Python : string to controlled vocabulary

77 Views Asked by At

I'm looking for a python library that could help me aligning user input to a controlled vocabulary that I've defined myself (i.e. I'm not trying to do a spell check)

Example :

controlled_voc = ['cat', 'dog', 'horse']
user_input = ['cats', 'dogo', 'orse'] #plural, similar form, spelling mistake
user_to_controlled = {'cats':'cat', 'dogo':'dog', 'orse':'horse'}

Does anyone know something that could help me? I've already looked into the classic NLP libs (NLTK, Spacy) but didn't find much.

Thanks in advance

1

There are 1 best solutions below

0
BlackMath On

Sounds like a "typos" problem, not really about NLP. Have a look at pyspellchecker.

→ **Stated problem 1**:
Answer these questions from the thread on matching user input to a controlled vocabulary.
(a) Which NLP libraries had the asker already looked into?
(b) What three words make up the list `controlled_voc`?
(c) Which library does the reply suggest?
→ **Stated problem 2**: In the thread on matching user input to a controlled vocabulary, rewrite the passage between "Does anyone know" and "look at pyspellchecker.", inclusive, with "pyspellchecker" replaced by "rapidfuzz".
→ **Stated problem 3**: Carry on the forum thread about matching user input to a controlled vocabulary past its last line.

→ **Listed entries**:
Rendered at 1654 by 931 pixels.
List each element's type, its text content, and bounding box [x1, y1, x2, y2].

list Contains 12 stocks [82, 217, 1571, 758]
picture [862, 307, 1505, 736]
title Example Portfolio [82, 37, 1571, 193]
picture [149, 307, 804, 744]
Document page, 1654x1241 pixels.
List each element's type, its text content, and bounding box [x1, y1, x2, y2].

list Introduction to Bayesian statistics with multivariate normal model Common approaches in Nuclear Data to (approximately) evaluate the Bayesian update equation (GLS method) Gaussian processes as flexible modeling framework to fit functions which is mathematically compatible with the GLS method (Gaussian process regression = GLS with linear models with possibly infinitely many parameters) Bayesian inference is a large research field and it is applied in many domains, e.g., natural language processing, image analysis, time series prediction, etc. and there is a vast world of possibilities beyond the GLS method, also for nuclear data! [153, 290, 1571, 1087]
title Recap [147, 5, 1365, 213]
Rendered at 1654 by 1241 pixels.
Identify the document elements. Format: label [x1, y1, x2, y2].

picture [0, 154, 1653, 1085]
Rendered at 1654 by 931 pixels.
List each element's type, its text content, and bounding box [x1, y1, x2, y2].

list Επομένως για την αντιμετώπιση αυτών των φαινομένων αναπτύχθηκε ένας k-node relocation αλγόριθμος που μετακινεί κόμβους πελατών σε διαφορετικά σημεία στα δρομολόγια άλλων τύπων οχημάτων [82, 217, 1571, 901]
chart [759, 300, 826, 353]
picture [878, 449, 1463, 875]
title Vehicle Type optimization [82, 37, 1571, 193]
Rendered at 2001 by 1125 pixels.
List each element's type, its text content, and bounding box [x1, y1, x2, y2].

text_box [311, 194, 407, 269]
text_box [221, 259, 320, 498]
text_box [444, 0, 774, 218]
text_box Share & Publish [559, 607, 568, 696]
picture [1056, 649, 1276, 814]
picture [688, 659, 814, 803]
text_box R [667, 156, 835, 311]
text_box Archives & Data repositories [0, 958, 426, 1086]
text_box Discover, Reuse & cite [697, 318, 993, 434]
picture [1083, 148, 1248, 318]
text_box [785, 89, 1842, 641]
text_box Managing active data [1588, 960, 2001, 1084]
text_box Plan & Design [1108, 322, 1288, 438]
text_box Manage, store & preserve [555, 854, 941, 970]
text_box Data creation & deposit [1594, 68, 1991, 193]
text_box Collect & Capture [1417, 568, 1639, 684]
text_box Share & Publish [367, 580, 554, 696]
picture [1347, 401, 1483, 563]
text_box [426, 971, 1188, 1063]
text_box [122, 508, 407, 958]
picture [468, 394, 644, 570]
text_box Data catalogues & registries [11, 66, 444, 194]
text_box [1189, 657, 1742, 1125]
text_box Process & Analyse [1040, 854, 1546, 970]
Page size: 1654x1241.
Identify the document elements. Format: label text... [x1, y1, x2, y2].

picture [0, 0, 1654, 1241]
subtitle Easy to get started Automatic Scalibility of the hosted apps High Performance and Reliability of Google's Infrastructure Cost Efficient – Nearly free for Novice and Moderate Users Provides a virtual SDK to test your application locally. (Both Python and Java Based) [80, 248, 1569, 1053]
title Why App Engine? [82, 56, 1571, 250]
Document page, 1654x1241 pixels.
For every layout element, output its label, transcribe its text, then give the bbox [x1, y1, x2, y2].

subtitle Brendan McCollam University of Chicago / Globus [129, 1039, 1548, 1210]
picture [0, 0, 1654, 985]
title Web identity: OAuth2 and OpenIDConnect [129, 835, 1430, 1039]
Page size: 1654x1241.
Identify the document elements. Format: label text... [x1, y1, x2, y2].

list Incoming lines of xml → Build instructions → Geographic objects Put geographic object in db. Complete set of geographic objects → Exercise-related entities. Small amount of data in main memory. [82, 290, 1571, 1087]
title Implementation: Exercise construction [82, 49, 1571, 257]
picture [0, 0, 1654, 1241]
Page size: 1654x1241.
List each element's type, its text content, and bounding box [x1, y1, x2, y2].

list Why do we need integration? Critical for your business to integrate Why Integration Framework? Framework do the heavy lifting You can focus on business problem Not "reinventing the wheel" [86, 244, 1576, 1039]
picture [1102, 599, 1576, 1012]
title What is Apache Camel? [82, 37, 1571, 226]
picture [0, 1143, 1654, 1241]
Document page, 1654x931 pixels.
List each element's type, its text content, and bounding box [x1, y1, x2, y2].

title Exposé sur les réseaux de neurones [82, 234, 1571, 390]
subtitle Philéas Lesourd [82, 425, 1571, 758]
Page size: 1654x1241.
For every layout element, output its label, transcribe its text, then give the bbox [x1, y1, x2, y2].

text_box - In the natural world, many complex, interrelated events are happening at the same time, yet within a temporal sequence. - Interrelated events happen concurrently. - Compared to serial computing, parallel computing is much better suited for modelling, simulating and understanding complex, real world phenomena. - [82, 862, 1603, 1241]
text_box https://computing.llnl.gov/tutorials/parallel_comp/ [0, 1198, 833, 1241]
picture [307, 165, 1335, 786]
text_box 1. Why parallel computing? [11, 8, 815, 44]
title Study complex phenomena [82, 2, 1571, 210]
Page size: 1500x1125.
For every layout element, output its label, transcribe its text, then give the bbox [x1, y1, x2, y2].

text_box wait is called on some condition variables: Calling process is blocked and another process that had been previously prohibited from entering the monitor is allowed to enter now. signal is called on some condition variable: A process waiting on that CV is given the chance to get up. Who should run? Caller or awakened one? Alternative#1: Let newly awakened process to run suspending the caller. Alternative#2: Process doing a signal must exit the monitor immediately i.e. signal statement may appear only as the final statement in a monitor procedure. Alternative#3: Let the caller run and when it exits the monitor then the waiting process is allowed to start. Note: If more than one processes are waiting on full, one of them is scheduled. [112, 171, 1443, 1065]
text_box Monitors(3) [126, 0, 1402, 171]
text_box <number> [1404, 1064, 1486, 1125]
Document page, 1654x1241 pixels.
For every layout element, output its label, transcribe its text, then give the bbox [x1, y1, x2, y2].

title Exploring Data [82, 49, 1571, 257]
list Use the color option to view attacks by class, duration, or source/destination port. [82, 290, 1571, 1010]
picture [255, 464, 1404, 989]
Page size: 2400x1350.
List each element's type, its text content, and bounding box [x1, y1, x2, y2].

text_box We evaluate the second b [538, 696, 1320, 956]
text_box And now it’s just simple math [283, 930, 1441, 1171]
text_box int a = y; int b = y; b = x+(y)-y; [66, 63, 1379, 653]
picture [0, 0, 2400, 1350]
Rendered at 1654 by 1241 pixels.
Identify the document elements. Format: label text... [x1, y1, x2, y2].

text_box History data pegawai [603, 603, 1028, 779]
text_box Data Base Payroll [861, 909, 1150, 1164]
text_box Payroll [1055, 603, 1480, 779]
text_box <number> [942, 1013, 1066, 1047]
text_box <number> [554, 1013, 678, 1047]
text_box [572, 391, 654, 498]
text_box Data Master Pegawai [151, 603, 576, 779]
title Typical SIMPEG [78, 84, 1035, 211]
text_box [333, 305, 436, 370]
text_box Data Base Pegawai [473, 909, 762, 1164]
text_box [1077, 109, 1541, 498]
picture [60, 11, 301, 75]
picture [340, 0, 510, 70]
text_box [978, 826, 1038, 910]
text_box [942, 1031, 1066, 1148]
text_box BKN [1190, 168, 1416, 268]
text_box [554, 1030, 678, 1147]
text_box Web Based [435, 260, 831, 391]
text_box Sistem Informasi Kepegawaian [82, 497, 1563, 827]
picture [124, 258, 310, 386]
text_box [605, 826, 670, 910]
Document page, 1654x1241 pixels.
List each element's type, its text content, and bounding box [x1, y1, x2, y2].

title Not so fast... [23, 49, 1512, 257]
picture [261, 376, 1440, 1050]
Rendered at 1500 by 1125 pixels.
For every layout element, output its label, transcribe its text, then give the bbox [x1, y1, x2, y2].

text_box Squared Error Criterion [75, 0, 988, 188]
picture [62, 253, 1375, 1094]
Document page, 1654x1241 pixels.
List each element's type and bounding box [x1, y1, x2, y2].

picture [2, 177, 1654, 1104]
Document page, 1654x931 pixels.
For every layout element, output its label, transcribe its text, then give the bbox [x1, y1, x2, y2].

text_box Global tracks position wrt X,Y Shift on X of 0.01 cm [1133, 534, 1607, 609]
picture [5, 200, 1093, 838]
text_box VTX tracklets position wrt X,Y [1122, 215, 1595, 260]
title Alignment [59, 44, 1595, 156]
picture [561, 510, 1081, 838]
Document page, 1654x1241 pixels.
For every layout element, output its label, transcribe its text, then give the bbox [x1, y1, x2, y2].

→ **Task response 1**:
(a) NLTK and Spacy
(b) 'cat', 'dog' and 'horse'
(c) pyspellchecker

→ **Task response 2**:
Does anyone know something that could help me? I've already looked into the classic NLP libs (NLTK, Spacy) but didn't find much.

Thanks in advance

1

There are 1 best solutions below

0
BlackMath On

Sounds like a "typos" problem, not really about NLP. Have a look at rapidfuzz.

→ **Task response 3**:
pip install pyspellchecker

"It uses a Levenshtein Distance algorithm to find permutations within an edit distance of 2 from the original word. It then compares all permutations (insertions, deletions, replacements, and transpositions) to known words in a word frequency list. Those words that are found more often in the frequency list are more likely the correct results."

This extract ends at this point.